With Mr. Obvious and Boring. Look, there are three options for Natasha to take. She can offer to (a) Kill the Bad Guys, (b) Talk Them to Death – a very real possibility in our real lives, I might add, or (c) Tell Cap he's on His Own. None of those sound likely except the first one. But there's this Easter Egg I found that lets her fuck Cap while he's still tied up. I think I'll go with that one.

Pepper blinks a couple of times. Did you just text me you're going to make two of your team mates fuck in a game?

Tony gives her this sidelong, 'who me?' innocent look that wouldn't fool anyone who knew him at all. Yes?

Tony, that's not acceptable! I can't believe you're making animated icons of people you actually know have sex! Dubious consent sex!

His mouth turns down for a split second. I guess you don't want to see the Avengers porn I found on the internet, do you?

Of course I don't! She stabs at the button icons on her phone's screen. Why can't there be an indignant font, too? Something to ask Tony to build into his next product.

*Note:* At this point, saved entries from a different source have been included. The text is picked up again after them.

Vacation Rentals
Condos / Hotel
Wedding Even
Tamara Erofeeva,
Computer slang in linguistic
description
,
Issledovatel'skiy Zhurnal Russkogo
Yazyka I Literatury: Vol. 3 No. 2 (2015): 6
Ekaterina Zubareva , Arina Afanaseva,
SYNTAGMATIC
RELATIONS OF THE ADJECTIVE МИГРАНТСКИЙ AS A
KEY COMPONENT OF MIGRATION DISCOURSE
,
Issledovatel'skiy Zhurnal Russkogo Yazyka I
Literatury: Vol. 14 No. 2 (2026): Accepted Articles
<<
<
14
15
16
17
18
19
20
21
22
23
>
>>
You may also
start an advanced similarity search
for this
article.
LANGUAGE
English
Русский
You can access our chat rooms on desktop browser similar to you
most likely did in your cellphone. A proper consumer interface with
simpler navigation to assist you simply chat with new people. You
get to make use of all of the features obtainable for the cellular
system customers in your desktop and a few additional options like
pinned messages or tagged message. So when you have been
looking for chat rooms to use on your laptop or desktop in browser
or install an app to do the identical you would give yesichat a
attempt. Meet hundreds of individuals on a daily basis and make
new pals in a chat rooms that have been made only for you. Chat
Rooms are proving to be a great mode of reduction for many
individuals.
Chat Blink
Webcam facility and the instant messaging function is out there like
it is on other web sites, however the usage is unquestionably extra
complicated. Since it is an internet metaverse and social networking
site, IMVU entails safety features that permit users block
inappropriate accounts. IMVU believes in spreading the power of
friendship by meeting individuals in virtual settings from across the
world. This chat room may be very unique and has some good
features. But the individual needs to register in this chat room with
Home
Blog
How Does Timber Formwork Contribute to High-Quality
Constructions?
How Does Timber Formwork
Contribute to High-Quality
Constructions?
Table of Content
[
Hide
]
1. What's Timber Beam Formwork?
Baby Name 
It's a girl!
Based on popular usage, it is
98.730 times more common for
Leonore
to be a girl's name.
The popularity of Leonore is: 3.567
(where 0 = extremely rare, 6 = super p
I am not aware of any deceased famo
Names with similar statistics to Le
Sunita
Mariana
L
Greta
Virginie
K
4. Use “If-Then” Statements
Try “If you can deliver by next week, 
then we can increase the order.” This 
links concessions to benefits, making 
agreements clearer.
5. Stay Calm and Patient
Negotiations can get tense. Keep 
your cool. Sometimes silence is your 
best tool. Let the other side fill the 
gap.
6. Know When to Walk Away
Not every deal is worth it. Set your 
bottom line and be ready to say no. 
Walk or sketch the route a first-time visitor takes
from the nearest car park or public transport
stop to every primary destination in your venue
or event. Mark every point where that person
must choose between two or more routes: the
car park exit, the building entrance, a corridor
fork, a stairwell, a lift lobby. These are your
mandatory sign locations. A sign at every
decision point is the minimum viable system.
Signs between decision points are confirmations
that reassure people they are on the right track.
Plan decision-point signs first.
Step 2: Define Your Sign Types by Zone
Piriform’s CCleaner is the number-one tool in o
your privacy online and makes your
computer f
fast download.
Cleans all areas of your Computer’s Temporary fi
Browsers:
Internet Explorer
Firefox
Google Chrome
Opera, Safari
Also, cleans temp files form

Even with Iron Man and Pepper Potts?

The thought they are in a meeting, surrounded by heads of a corporation Tony is considering buying – well, not considering, he made up his mind about three months ago, and this is the first time with everything else that they'd been able to schedule a meeting to discuss it – nearly flies out of Pepper's mind. She has to physically restrain herself from spinning on Tony, grabbing his lapels and giving him a good shake. Instead, she settles for, Porn. Of. Us?

Uh, huh. It's not bad, either. Decent-looking replications of us, at least. Remind me when we get on the jet, and I'll pull it up for you. The whole team gets into an orgy in one of them. I bet the fan boys hate it, but the fan girls probably eat it up. Are you aware someone – lots of someones, actually – is writing fan fiction stories about me and Cap, and me and Loki, and me and Bruce? I mean, I'd prefer being paired with you, but some of the stories are absolutely hysterical. I make JARVIS read them to me while I'm working – he sounds so put-upon during the sex scenes.

TONY. MEETING. PAY ATTENTION NOW. Pepper hopes she's not blushing. From indignation, or the knowledge Tony will show her this as soon as they get on the jet, she's not sure which.

Aw, Pep, don't be that way. I mean, I've been commenting on the guy's speech the whole time. I coded in my phone so I can just tap a key, and an appropriate response will come up, like, 'Right on' or 'Can you elaborate?' or 'I think this needs further study'. I got the idea from the Avengers game. It works really well. I'll program it into your phone, too.

I don't want it on my phone. Someone has to listen to this discussions, she types in stiffly, still trying desperately not to think of porn, and porn games, and whatever else the Avengers might've been dragged into – with her, too, willy-nilly.

Fine, fine. So, what do you want to see first once we get to the jet? Porn, game, or fic?

This meeting couldn't be over soon enough.